-- Extracted records --
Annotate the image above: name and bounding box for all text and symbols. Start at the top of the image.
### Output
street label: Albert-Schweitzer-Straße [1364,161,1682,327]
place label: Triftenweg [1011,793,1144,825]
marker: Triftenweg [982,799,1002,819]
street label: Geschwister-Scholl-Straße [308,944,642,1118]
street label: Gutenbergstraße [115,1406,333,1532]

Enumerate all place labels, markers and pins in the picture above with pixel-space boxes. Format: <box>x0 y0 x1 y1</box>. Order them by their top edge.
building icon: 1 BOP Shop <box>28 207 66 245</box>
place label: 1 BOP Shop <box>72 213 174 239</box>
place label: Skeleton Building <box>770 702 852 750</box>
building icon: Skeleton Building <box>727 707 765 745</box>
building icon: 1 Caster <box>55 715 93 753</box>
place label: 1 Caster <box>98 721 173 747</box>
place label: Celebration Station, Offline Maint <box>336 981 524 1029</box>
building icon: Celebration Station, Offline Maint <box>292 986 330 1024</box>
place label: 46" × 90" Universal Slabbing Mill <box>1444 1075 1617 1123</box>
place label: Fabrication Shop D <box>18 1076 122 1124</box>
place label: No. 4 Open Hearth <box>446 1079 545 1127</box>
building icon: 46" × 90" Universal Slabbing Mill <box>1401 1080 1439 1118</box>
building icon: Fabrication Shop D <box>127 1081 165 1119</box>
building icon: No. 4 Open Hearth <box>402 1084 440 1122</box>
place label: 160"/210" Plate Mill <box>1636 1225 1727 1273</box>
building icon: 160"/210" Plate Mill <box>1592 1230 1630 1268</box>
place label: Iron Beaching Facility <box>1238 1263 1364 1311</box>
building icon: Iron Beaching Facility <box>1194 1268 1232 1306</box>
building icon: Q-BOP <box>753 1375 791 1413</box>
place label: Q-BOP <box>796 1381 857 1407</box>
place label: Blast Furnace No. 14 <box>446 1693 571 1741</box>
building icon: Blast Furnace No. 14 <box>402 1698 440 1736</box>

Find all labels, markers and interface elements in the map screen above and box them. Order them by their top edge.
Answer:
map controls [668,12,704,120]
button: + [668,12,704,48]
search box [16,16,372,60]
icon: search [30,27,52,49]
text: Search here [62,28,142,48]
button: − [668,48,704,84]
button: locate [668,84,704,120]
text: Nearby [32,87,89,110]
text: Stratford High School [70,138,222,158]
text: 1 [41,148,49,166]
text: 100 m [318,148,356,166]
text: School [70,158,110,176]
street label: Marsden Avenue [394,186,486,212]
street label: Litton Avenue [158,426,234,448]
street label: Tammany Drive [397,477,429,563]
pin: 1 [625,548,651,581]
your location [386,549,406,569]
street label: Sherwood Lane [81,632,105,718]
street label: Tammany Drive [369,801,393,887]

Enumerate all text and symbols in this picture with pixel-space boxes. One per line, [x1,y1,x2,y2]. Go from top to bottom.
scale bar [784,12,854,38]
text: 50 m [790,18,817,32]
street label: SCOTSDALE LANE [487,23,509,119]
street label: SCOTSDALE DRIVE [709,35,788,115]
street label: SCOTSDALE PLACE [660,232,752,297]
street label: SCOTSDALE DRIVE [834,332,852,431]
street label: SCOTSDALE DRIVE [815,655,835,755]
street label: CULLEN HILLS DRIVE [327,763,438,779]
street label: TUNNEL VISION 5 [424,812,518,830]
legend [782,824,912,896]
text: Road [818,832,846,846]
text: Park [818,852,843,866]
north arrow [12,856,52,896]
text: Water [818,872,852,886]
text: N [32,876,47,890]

-- Task objective --
Every record must be repeated precisely and in full.

-- Finished exercise --
Annotate the image above: name and bounding box for all text and symbols. Start at the top of the image.
### Output
street label: Albert-Schweitzer-Straße [1364,161,1682,327]
place label: Triftenweg [1011,793,1144,825]
marker: Triftenweg [982,799,1002,819]
street label: Geschwister-Scholl-Straße [308,944,642,1118]
street label: Gutenbergstraße [115,1406,333,1532]

Enumerate all place labels, markers and pins in the picture above with pixel-space boxes. Format: <box>x0 y0 x1 y1</box>. Order them by their top edge.
building icon: 1 BOP Shop <box>28 207 66 245</box>
place label: 1 BOP Shop <box>72 213 174 239</box>
place label: Skeleton Building <box>770 702 852 750</box>
building icon: Skeleton Building <box>727 707 765 745</box>
building icon: 1 Caster <box>55 715 93 753</box>
place label: 1 Caster <box>98 721 173 747</box>
place label: Celebration Station, Offline Maint <box>336 981 524 1029</box>
building icon: Celebration Station, Offline Maint <box>292 986 330 1024</box>
place label: 46" × 90" Universal Slabbing Mill <box>1444 1075 1617 1123</box>
place label: Fabrication Shop D <box>18 1076 122 1124</box>
place label: No. 4 Open Hearth <box>446 1079 545 1127</box>
building icon: 46" × 90" Universal Slabbing Mill <box>1401 1080 1439 1118</box>
building icon: Fabrication Shop D <box>127 1081 165 1119</box>
building icon: No. 4 Open Hearth <box>402 1084 440 1122</box>
place label: 160"/210" Plate Mill <box>1636 1225 1727 1273</box>
building icon: 160"/210" Plate Mill <box>1592 1230 1630 1268</box>
place label: Iron Beaching Facility <box>1238 1263 1364 1311</box>
building icon: Iron Beaching Facility <box>1194 1268 1232 1306</box>
building icon: Q-BOP <box>753 1375 791 1413</box>
place label: Q-BOP <box>796 1381 857 1407</box>
place label: Blast Furnace No. 14 <box>446 1693 571 1741</box>
building icon: Blast Furnace No. 14 <box>402 1698 440 1736</box>

Find all labels, markers and interface elements in the map screen above and box them. Order them by their top edge.
Answer:
map controls [668,12,704,120]
button: + [668,12,704,48]
search box [16,16,372,60]
icon: search [30,27,52,49]
text: Search here [62,28,142,48]
button: − [668,48,704,84]
button: locate [668,84,704,120]
text: Nearby [32,87,89,110]
text: Stratford High School [70,138,222,158]
text: 1 [41,148,49,166]
text: 100 m [318,148,356,166]
text: School [70,158,110,176]
street label: Marsden Avenue [394,186,486,212]
street label: Litton Avenue [158,426,234,448]
street label: Tammany Drive [397,477,429,563]
pin: 1 [625,548,651,581]
your location [386,549,406,569]
street label: Sherwood Lane [81,632,105,718]
street label: Tammany Drive [369,801,393,887]

Enumerate all text and symbols in this picture with pixel-space boxes. One per line, [x1,y1,x2,y2]. Go from top to bottom.
scale bar [784,12,854,38]
text: 50 m [790,18,817,32]
street label: SCOTSDALE LANE [487,23,509,119]
street label: SCOTSDALE DRIVE [709,35,788,115]
street label: SCOTSDALE PLACE [660,232,752,297]
street label: SCOTSDALE DRIVE [834,332,852,431]
street label: SCOTSDALE DRIVE [815,655,835,755]
street label: CULLEN HILLS DRIVE [327,763,438,779]
street label: TUNNEL VISION 5 [424,812,518,830]
legend [782,824,912,896]
text: Road [818,832,846,846]
text: Park [818,852,843,866]
north arrow [12,856,52,896]
text: Water [818,872,852,886]
text: N [32,876,47,890]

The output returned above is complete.